Can a Korean character, with Korean concerns and a Korean family be a main character in American fiction? Both this book and Eleanor & Park have half-Korean kids as protagonists, with one foot ethnically in Korean territory and yet the entire rest of their identity rooted in middle America. Even Re Jane's character is half-Korean, her Korean link orphaned since her infancy. Yes, she struggles slightly with her Korean self, and she sometimes uses Korean words to describe her family in Queens, but overall she could be anyone. She leans to converse fluently, and becomes intimate, literally, with the white, educated elite.

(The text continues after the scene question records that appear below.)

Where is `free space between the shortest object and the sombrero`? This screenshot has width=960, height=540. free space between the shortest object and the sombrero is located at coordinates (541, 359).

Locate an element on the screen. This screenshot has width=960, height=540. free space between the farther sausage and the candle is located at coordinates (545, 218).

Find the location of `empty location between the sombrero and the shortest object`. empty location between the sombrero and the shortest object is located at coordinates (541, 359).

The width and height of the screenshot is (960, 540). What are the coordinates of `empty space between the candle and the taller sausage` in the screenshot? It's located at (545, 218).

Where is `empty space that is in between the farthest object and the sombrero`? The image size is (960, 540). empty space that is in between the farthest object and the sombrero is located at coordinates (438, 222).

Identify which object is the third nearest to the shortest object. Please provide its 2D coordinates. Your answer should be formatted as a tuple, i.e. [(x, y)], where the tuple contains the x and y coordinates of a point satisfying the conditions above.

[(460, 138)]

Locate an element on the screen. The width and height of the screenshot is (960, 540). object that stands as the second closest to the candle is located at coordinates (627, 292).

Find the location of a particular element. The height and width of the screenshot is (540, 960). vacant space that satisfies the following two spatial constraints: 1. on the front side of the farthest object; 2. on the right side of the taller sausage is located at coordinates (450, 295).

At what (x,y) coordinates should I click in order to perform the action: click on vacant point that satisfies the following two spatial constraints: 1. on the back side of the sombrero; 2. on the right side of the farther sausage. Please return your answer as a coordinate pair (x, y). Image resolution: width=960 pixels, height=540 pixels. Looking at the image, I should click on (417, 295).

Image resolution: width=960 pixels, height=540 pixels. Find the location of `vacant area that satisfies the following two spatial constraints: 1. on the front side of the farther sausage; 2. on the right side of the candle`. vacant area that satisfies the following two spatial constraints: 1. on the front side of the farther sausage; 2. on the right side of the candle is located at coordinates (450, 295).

I'm not complaining, just wondering what is possible here. Are these authors creating half-Korean characters to physically manifest the experience of being a hyphenated identity? Or is it crutch to appeal to more of the American audience? I'm currently writing a book that involves Korean themes and Korean characters, and I've struggled with this myself. Maybe the "acceptance" of Asian protagonists in literature is like the acceptance of black actors and actresses in American media - something that happens in gradated shades of transition.
And that makes me wonder - must the acceptance of a racialized main character in literature come before the acceptance of a racialized main character in visual media? After all, literature is half-blind, in a sense.
That's all to say, this book was really cute and I thoroughly enjoyed it, even though the plot seemed to be a bit cliche when I first started and the writing a bit simplistic.